Spending the weekend indoors, reading Les Miserables, knitting (and at times unknitting). My mind is stewing in its own thoughts - nights spent sleepless, heady dreams boiling to a dry throat sweat, awake, gasping, 2 3 4 a.m.
Hugo says, "The scaffold, indeed, when it is prepared and set up, has the effect of a hallucination. We may be indifferent to the death penalty, and may not declare ourselves, yes or no, so long as we have not seen a guillotine with our own eyes. But when we see one, the shock is violent, and we are compelled to decide and take part, for or against. Some admire it, like Le Maistre; others execrate it, like Beccaria. The guillotine is the concretion of the law; it is called Avenger; it is not neutral and does not permit you to remain neutral. He who sees it quakes with the most mysterious of tremblings. All social questions set up their points of interrogation about this axe. The scaffold is vision. The scaffold is not a mere frame, the scaffold is not a machine, the scaffold is not an inert piece of mechanism made of wood, or iron, and of ropes. It seems a sort of being which had some sombre origin of which we can have no idea; one would say that this frame sees, that this machine understands, that this mechanism comprehends; that this wood, this iron and these ropes, have a will. In the fearful reverie into which its presence casts the soul, the awful apparition of the scaffold confounds itself with its horrid work. The scaffold becomes the accomplice of the executioner; it devours, it eats flesh, and it drinks blood. The scaffold is a sort of monster created by the judge and the workman, a spectre which seems to live with a kind of unspeakable life, drawn from all the death which it has wrought."

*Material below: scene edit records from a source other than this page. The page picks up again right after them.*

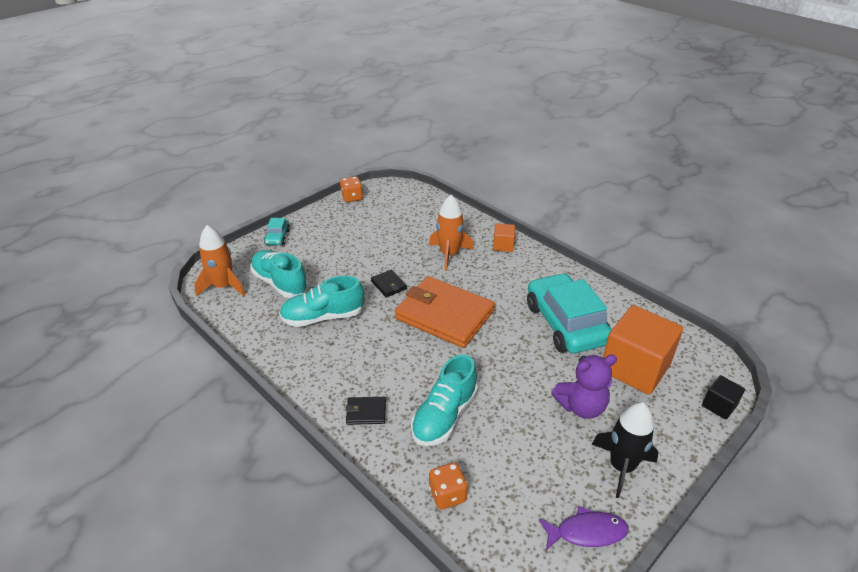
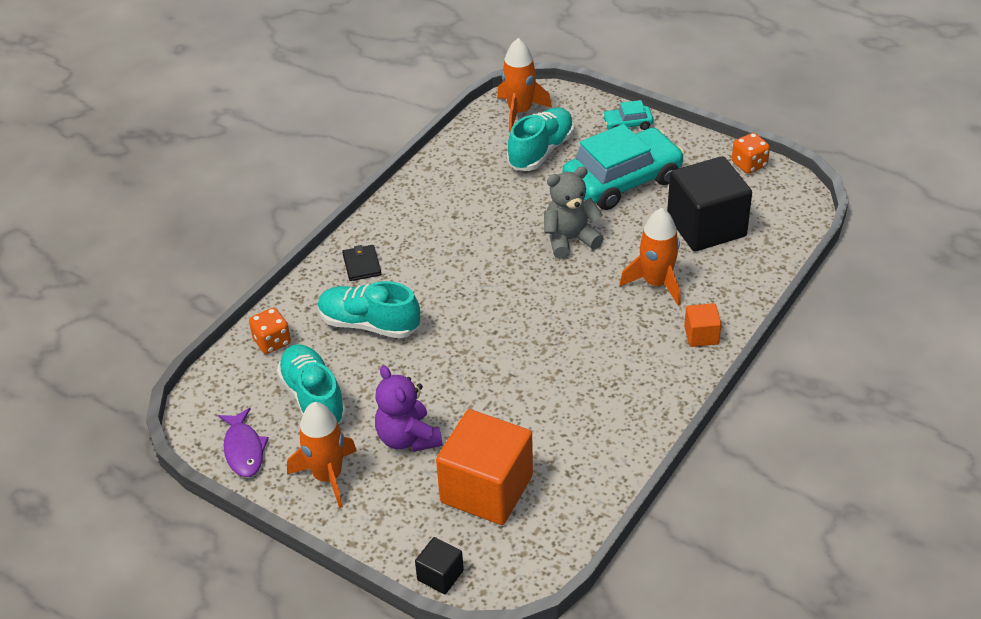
camera: 80 degrees right, 5 degrees up
(323, 317) = (494, 200): turquoise shoe -> turquoise shoe (313, 398)
(388, 285) = (570, 239): black wallet -> grey teddy bear
(403, 225) = (706, 226): none -> black cube
(444, 315) = (530, 298): orange wallet -> none
(565, 323) = (551, 415): turquoise car -> turquoise car (622, 180)
(621, 467) = (327, 476): black rocket -> orange rocket

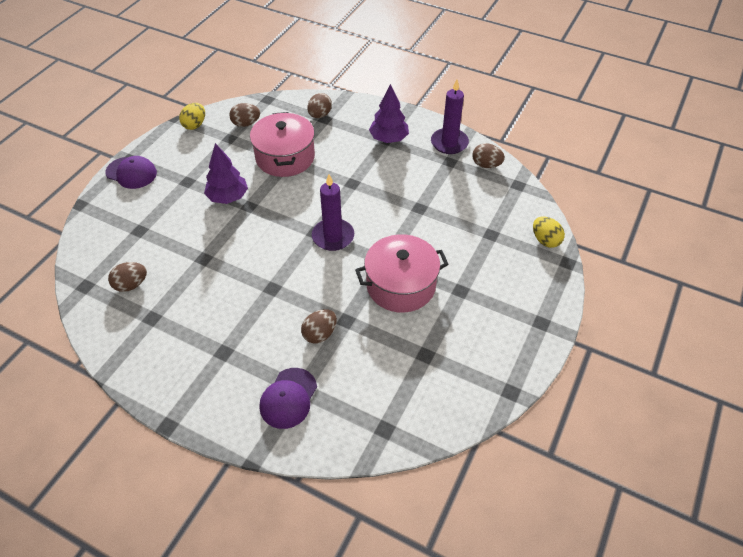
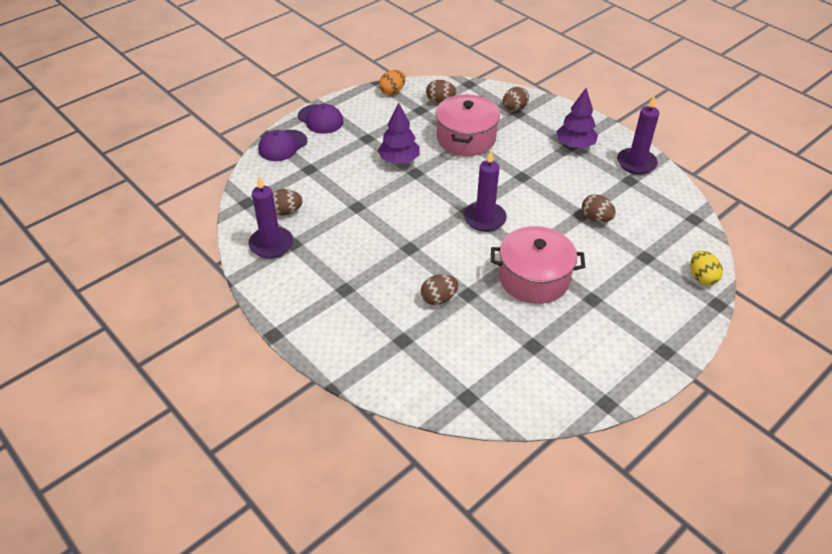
camera: 20 degrees right, 5 degrees down
(128, 326) = (271, 244): none -> purple candle
(195, 125) = (392, 91): yellow egg -> orange egg
(288, 398) = (388, 344): purple cap -> purple cap (282, 146)
(486, 165) = (667, 192): brown egg -> brown egg (596, 218)

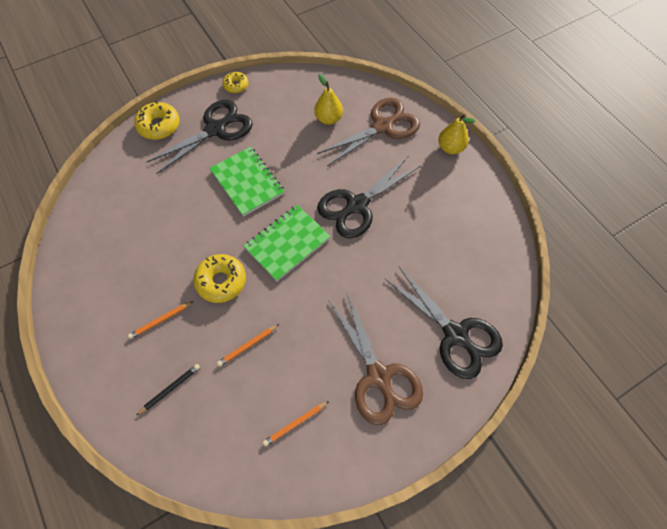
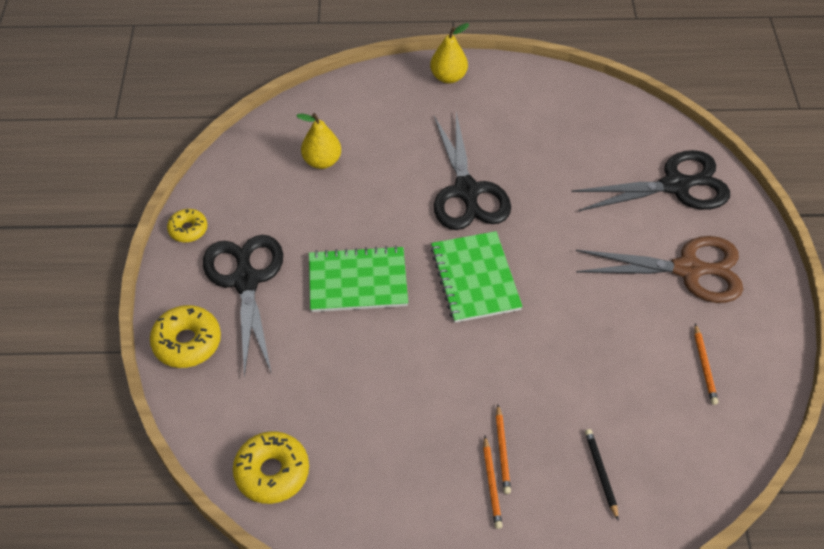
camera: 60 degrees left, 10 degrees down
(221, 281) = (486, 365): yellow donut -> yellow donut (272, 472)
(247, 346) = (588, 373): orange pencil -> orange pencil (491, 484)
(382, 127) = (373, 118): brown scissors -> none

The horror that is a decision, made in the instant, that can neither be retracted nor ignored. Opposite is the flexibility of knitting. All one must do is unravel, rewind, begin again.
I finished my hat. Jared Flood's Turn a Square. It started out as a birthday present for my brother-in-law, but then I decided the blue with blue-sky stripes was a tad bit on the feminine side.
Oh, and, we encountered a vicious hail storm on the way out to Clackamas Town Center this afternoon. Hail? In May?